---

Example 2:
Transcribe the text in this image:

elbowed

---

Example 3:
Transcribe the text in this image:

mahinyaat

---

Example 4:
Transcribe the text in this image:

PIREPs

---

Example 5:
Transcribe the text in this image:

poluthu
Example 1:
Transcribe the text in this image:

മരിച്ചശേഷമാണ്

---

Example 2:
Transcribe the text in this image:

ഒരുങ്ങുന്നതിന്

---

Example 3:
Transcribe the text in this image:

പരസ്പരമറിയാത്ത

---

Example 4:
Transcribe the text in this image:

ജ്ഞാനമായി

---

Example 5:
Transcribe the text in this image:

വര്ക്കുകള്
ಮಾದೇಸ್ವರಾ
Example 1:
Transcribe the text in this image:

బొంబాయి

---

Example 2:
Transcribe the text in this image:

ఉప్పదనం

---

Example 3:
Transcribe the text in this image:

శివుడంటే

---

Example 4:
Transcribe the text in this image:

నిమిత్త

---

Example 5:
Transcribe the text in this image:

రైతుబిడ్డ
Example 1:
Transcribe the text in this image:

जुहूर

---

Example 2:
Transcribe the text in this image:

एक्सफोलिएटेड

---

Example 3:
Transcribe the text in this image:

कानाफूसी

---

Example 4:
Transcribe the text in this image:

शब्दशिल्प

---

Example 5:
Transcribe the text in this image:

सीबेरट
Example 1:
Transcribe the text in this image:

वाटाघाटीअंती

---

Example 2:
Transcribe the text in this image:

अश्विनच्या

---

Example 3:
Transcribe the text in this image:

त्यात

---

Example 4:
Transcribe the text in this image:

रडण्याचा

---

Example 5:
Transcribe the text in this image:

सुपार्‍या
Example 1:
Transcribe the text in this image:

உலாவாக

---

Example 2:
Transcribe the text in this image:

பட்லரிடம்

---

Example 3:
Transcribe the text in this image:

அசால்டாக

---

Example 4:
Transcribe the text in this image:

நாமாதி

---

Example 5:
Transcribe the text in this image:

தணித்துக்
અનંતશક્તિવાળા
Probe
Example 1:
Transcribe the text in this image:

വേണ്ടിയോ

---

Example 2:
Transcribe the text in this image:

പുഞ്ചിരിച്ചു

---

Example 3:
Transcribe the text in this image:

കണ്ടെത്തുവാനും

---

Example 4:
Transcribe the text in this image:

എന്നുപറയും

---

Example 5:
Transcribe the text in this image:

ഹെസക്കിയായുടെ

* * * * * * * * *

ASSIGNED TASK »
Repeat the whole listing, keeping every word exactly as it is.

RESPONSE AREA »
---

Example 2:
Transcribe the text in this image:

elbowed

---

Example 3:
Transcribe the text in this image:

mahinyaat

---

Example 4:
Transcribe the text in this image:

PIREPs

---

Example 5:
Transcribe the text in this image:

poluthu
Example 1:
Transcribe the text in this image:

മരിച്ചശേഷമാണ്

---

Example 2:
Transcribe the text in this image:

ഒരുങ്ങുന്നതിന്

---

Example 3:
Transcribe the text in this image:

പരസ്പരമറിയാത്ത

---

Example 4:
Transcribe the text in this image:

ജ്ഞാനമായി

---

Example 5:
Transcribe the text in this image:

വര്ക്കുകള്
ಮಾದೇಸ್ವರಾ
Example 1:
Transcribe the text in this image:

బొంబాయి

---

Example 2:
Transcribe the text in this image:

ఉప్పదనం

---

Example 3:
Transcribe the text in this image:

శివుడంటే

---

Example 4:
Transcribe the text in this image:

నిమిత్త

---

Example 5:
Transcribe the text in this image:

రైతుబిడ్డ
Example 1:
Transcribe the text in this image:

जुहूर

---

Example 2:
Transcribe the text in this image:

एक्सफोलिएटेड

---

Example 3:
Transcribe the text in this image:

कानाफूसी

---

Example 4:
Transcribe the text in this image:

शब्दशिल्प

---

Example 5:
Transcribe the text in this image:

सीबेरट
Example 1:
Transcribe the text in this image:

वाटाघाटीअंती

---

Example 2:
Transcribe the text in this image:

अश्विनच्या

---

Example 3:
Transcribe the text in this image:

त्यात

---

Example 4:
Transcribe the text in this image:

रडण्याचा

---

Example 5:
Transcribe the text in this image:

सुपार्‍या
Example 1:
Transcribe the text in this image:

உலாவாக

---

Example 2:
Transcribe the text in this image:

பட்லரிடம்

---

Example 3:
Transcribe the text in this image:

அசால்டாக

---

Example 4:
Transcribe the text in this image:

நாமாதி

---

Example 5:
Transcribe the text in this image:

தணித்துக்
અનંતશક્તિવાળા
Probe
Example 1:
Transcribe the text in this image:

വേണ്ടിയോ

---

Example 2:
Transcribe the text in this image:

പുഞ്ചിരിച്ചു

---

Example 3:
Transcribe the text in this image:

കണ്ടെത്തുവാനും

---

Example 4:
Transcribe the text in this image:

എന്നുപറയും

---

Example 5:
Transcribe the text in this image:

ഹെസക്കിയായുടെ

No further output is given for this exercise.